Plain-text document sources:
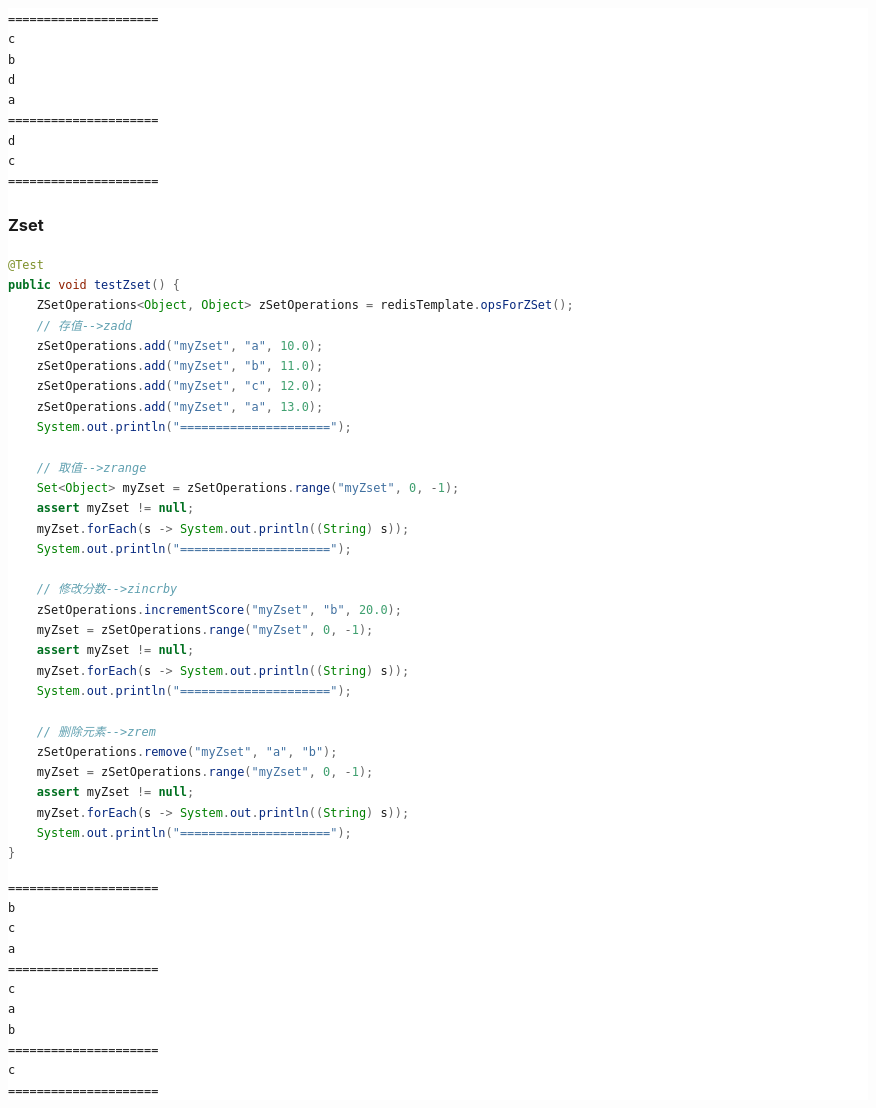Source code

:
 ```
=====================
c
b
d
a
=====================
d
c
=====================
```

### Zset

```java
@Test
public void testZset() {
	ZSetOperations<Object, Object> zSetOperations = redisTemplate.opsForZSet();
	// 存值-->zadd
	zSetOperations.add("myZset", "a", 10.0);
	zSetOperations.add("myZset", "b", 11.0);
	zSetOperations.add("myZset", "c", 12.0);
	zSetOperations.add("myZset", "a", 13.0);
	System.out.println("=====================");

	// 取值-->zrange
	Set<Object> myZset = zSetOperations.range("myZset", 0, -1);
	assert myZset != null;
	myZset.forEach(s -> System.out.println((String) s));
	System.out.println("=====================");

	// 修改分数-->zincrby
	zSetOperations.incrementScore("myZset", "b", 20.0);
	myZset = zSetOperations.range("myZset", 0, -1);
	assert myZset != null;
	myZset.forEach(s -> System.out.println((String) s));
	System.out.println("=====================");

	// 删除元素-->zrem
	zSetOperations.remove("myZset", "a", "b");
	myZset = zSetOperations.range("myZset", 0, -1);
	assert myZset != null;
	myZset.forEach(s -> System.out.println((String) s));
	System.out.println("=====================");
}
```

```
=====================
b
c
a
=====================
c
a
b
=====================
c
=====================
```
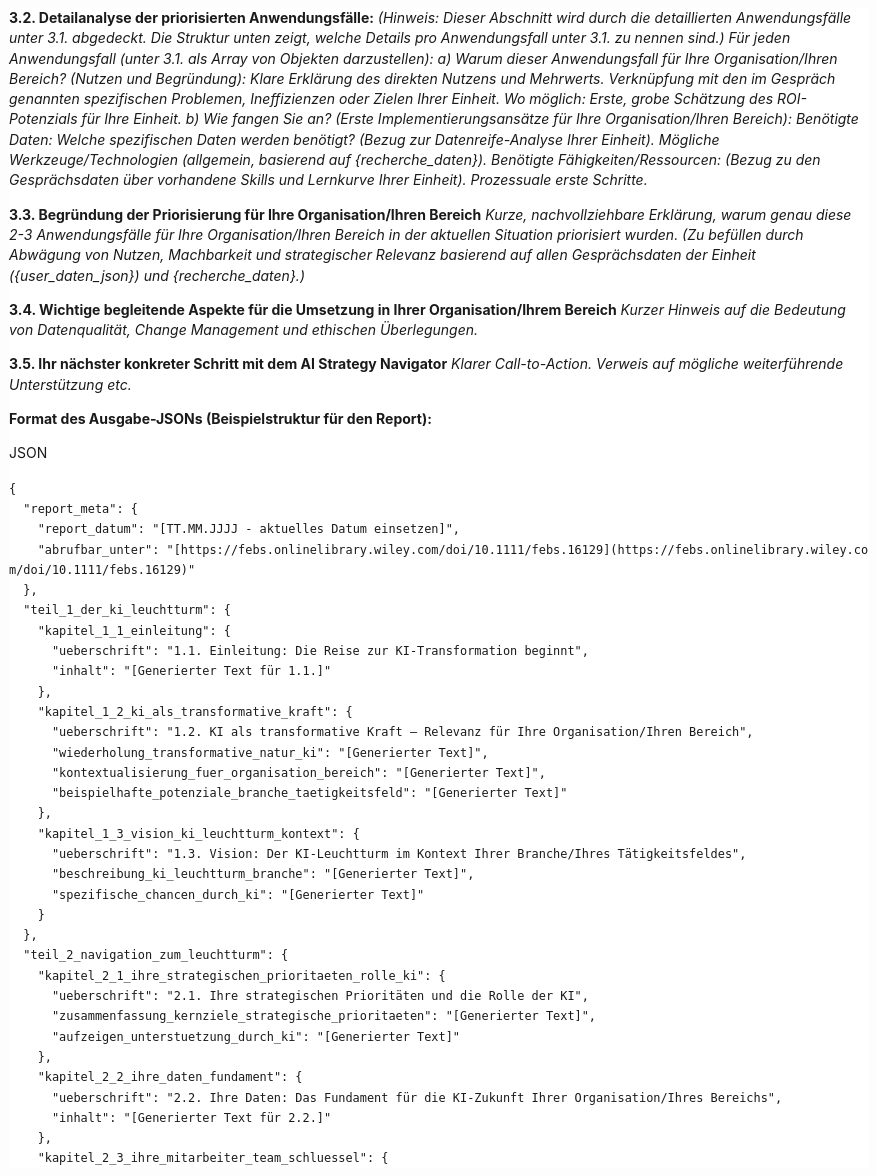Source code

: **3.2. Detailanalyse der priorisierten Anwendungsfälle:** *(Hinweis: Dieser Abschnitt wird durch die detaillierten Anwendungsfälle unter 3.1. abgedeckt. Die Struktur unten zeigt, welche Details pro Anwendungsfall unter 3.1. zu nennen sind.)* *Für jeden Anwendungsfall (unter 3.1. als Array von Objekten darzustellen):* *a) Warum dieser Anwendungsfall für Ihre Organisation/Ihren Bereich? (Nutzen und Begründung):* *Klare Erklärung des direkten Nutzens und Mehrwerts.* *Verknüpfung mit den im Gespräch genannten spezifischen Problemen, Ineffizienzen oder Zielen Ihrer Einheit.* *Wo möglich: Erste, grobe Schätzung des ROI-Potenzials für Ihre Einheit.* *b) Wie fangen Sie an? (Erste Implementierungsansätze für Ihre Organisation/Ihren Bereich):* *Benötigte Daten: Welche spezifischen Daten werden benötigt? (Bezug zur Datenreife-Analyse Ihrer Einheit).* *Mögliche Werkzeuge/Technologien (allgemein, basierend auf {recherche\_daten}).* *Benötigte Fähigkeiten/Ressourcen: (Bezug zu den Gesprächsdaten über vorhandene Skills und Lernkurve Ihrer Einheit).* *Prozessuale erste Schritte.*

**3.3. Begründung der Priorisierung für Ihre Organisation/Ihren Bereich** *Kurze, nachvollziehbare Erklärung, warum genau diese 2-3 Anwendungsfälle für Ihre Organisation/Ihren Bereich in der aktuellen Situation priorisiert wurden.* *(Zu befüllen durch Abwägung von Nutzen, Machbarkeit und strategischer Relevanz basierend auf allen Gesprächsdaten der Einheit ({user\_daten\_json}) und {recherche\_daten}.)*

**3.4. Wichtige begleitende Aspekte für die Umsetzung in Ihrer Organisation/Ihrem Bereich** *Kurzer Hinweis auf die Bedeutung von Datenqualität, Change Management und ethischen Überlegungen.*

**3.5. Ihr nächster konkreter Schritt mit dem AI Strategy Navigator** *Klarer Call-to-Action.* *Verweis auf mögliche weiterführende Unterstützung etc.*

**Format des Ausgabe-JSONs (Beispielstruktur für den Report):**

JSON

```
{
  "report_meta": {
    "report_datum": "[TT.MM.JJJJ - aktuelles Datum einsetzen]",
    "abrufbar_unter": "[https://febs.onlinelibrary.wiley.com/doi/10.1111/febs.16129](https://febs.onlinelibrary.wiley.com/doi/10.1111/febs.16129)"
  },
  "teil_1_der_ki_leuchtturm": {
    "kapitel_1_1_einleitung": {
      "ueberschrift": "1.1. Einleitung: Die Reise zur KI-Transformation beginnt",
      "inhalt": "[Generierter Text für 1.1.]"
    },
    "kapitel_1_2_ki_als_transformative_kraft": {
      "ueberschrift": "1.2. KI als transformative Kraft – Relevanz für Ihre Organisation/Ihren Bereich",
      "wiederholung_transformative_natur_ki": "[Generierter Text]",
      "kontextualisierung_fuer_organisation_bereich": "[Generierter Text]",
      "beispielhafte_potenziale_branche_taetigkeitsfeld": "[Generierter Text]"
    },
    "kapitel_1_3_vision_ki_leuchtturm_kontext": {
      "ueberschrift": "1.3. Vision: Der KI-Leuchtturm im Kontext Ihrer Branche/Ihres Tätigkeitsfeldes",
      "beschreibung_ki_leuchtturm_branche": "[Generierter Text]",
      "spezifische_chancen_durch_ki": "[Generierter Text]"
    }
  },
  "teil_2_navigation_zum_leuchtturm": {
    "kapitel_2_1_ihre_strategischen_prioritaeten_rolle_ki": {
      "ueberschrift": "2.1. Ihre strategischen Prioritäten und die Rolle der KI",
      "zusammenfassung_kernziele_strategische_prioritaeten": "[Generierter Text]",
      "aufzeigen_unterstuetzung_durch_ki": "[Generierter Text]"
    },
    "kapitel_2_2_ihre_daten_fundament": {
      "ueberschrift": "2.2. Ihre Daten: Das Fundament für die KI-Zukunft Ihrer Organisation/Ihres Bereichs",
      "inhalt": "[Generierter Text für 2.2.]"
    },
    "kapitel_2_3_ihre_mitarbeiter_team_schluessel": {
```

DESCRIPTION OF THE TASK: Print all data above verbatim, except pictures.

SOLUTION TO THIS EXERCISE:
Source code

:
 ```
=====================
c
b
d
a
=====================
d
c
=====================
```

### Zset

```java
@Test
public void testZset() {
	ZSetOperations<Object, Object> zSetOperations = redisTemplate.opsForZSet();
	// 存值-->zadd
	zSetOperations.add("myZset", "a", 10.0);
	zSetOperations.add("myZset", "b", 11.0);
	zSetOperations.add("myZset", "c", 12.0);
	zSetOperations.add("myZset", "a", 13.0);
	System.out.println("=====================");

	// 取值-->zrange
	Set<Object> myZset = zSetOperations.range("myZset", 0, -1);
	assert myZset != null;
	myZset.forEach(s -> System.out.println((String) s));
	System.out.println("=====================");

	// 修改分数-->zincrby
	zSetOperations.incrementScore("myZset", "b", 20.0);
	myZset = zSetOperations.range("myZset", 0, -1);
	assert myZset != null;
	myZset.forEach(s -> System.out.println((String) s));
	System.out.println("=====================");

	// 删除元素-->zrem
	zSetOperations.remove("myZset", "a", "b");
	myZset = zSetOperations.range("myZset", 0, -1);
	assert myZset != null;
	myZset.forEach(s -> System.out.println((String) s));
	System.out.println("=====================");
}
```

```
=====================
b
c
a
=====================
c
a
b
=====================
c
=====================
```
Source code

: **3.2. Detailanalyse der priorisierten Anwendungsfälle:** *(Hinweis: Dieser Abschnitt wird durch die detaillierten Anwendungsfälle unter 3.1. abgedeckt. Die Struktur unten zeigt, welche Details pro Anwendungsfall unter 3.1. zu nennen sind.)* *Für jeden Anwendungsfall (unter 3.1. als Array von Objekten darzustellen):* *a) Warum dieser Anwendungsfall für Ihre Organisation/Ihren Bereich? (Nutzen und Begründung):* *Klare Erklärung des direkten Nutzens und Mehrwerts.* *Verknüpfung mit den im Gespräch genannten spezifischen Problemen, Ineffizienzen oder Zielen Ihrer Einheit.* *Wo möglich: Erste, grobe Schätzung des ROI-Potenzials für Ihre Einheit.* *b) Wie fangen Sie an? (Erste Implementierungsansätze für Ihre Organisation/Ihren Bereich):* *Benötigte Daten: Welche spezifischen Daten werden benötigt? (Bezug zur Datenreife-Analyse Ihrer Einheit).* *Mögliche Werkzeuge/Technologien (allgemein, basierend auf {recherche\_daten}).* *Benötigte Fähigkeiten/Ressourcen: (Bezug zu den Gesprächsdaten über vorhandene Skills und Lernkurve Ihrer Einheit).* *Prozessuale erste Schritte.*

**3.3. Begründung der Priorisierung für Ihre Organisation/Ihren Bereich** *Kurze, nachvollziehbare Erklärung, warum genau diese 2-3 Anwendungsfälle für Ihre Organisation/Ihren Bereich in der aktuellen Situation priorisiert wurden.* *(Zu befüllen durch Abwägung von Nutzen, Machbarkeit und strategischer Relevanz basierend auf allen Gesprächsdaten der Einheit ({user\_daten\_json}) und {recherche\_daten}.)*

**3.4. Wichtige begleitende Aspekte für die Umsetzung in Ihrer Organisation/Ihrem Bereich** *Kurzer Hinweis auf die Bedeutung von Datenqualität, Change Management und ethischen Überlegungen.*

**3.5. Ihr nächster konkreter Schritt mit dem AI Strategy Navigator** *Klarer Call-to-Action.* *Verweis auf mögliche weiterführende Unterstützung etc.*

**Format des Ausgabe-JSONs (Beispielstruktur für den Report):**

JSON

```
{
  "report_meta": {
    "report_datum": "[TT.MM.JJJJ - aktuelles Datum einsetzen]",
    "abrufbar_unter": "[https://febs.onlinelibrary.wiley.com/doi/10.1111/febs.16129](https://febs.onlinelibrary.wiley.com/doi/10.1111/febs.16129)"
  },
  "teil_1_der_ki_leuchtturm": {
    "kapitel_1_1_einleitung": {
      "ueberschrift": "1.1. Einleitung: Die Reise zur KI-Transformation beginnt",
      "inhalt": "[Generierter Text für 1.1.]"
    },
    "kapitel_1_2_ki_als_transformative_kraft": {
      "ueberschrift": "1.2. KI als transformative Kraft – Relevanz für Ihre Organisation/Ihren Bereich",
      "wiederholung_transformative_natur_ki": "[Generierter Text]",
      "kontextualisierung_fuer_organisation_bereich": "[Generierter Text]",
      "beispielhafte_potenziale_branche_taetigkeitsfeld": "[Generierter Text]"
    },
    "kapitel_1_3_vision_ki_leuchtturm_kontext": {
      "ueberschrift": "1.3. Vision: Der KI-Leuchtturm im Kontext Ihrer Branche/Ihres Tätigkeitsfeldes",
      "beschreibung_ki_leuchtturm_branche": "[Generierter Text]",
      "spezifische_chancen_durch_ki": "[Generierter Text]"
    }
  },
  "teil_2_navigation_zum_leuchtturm": {
    "kapitel_2_1_ihre_strategischen_prioritaeten_rolle_ki": {
      "ueberschrift": "2.1. Ihre strategischen Prioritäten und die Rolle der KI",
      "zusammenfassung_kernziele_strategische_prioritaeten": "[Generierter Text]",
      "aufzeigen_unterstuetzung_durch_ki": "[Generierter Text]"
    },
    "kapitel_2_2_ihre_daten_fundament": {
      "ueberschrift": "2.2. Ihre Daten: Das Fundament für die KI-Zukunft Ihrer Organisation/Ihres Bereichs",
      "inhalt": "[Generierter Text für 2.2.]"
    },
    "kapitel_2_3_ihre_mitarbeiter_team_schluessel": {
```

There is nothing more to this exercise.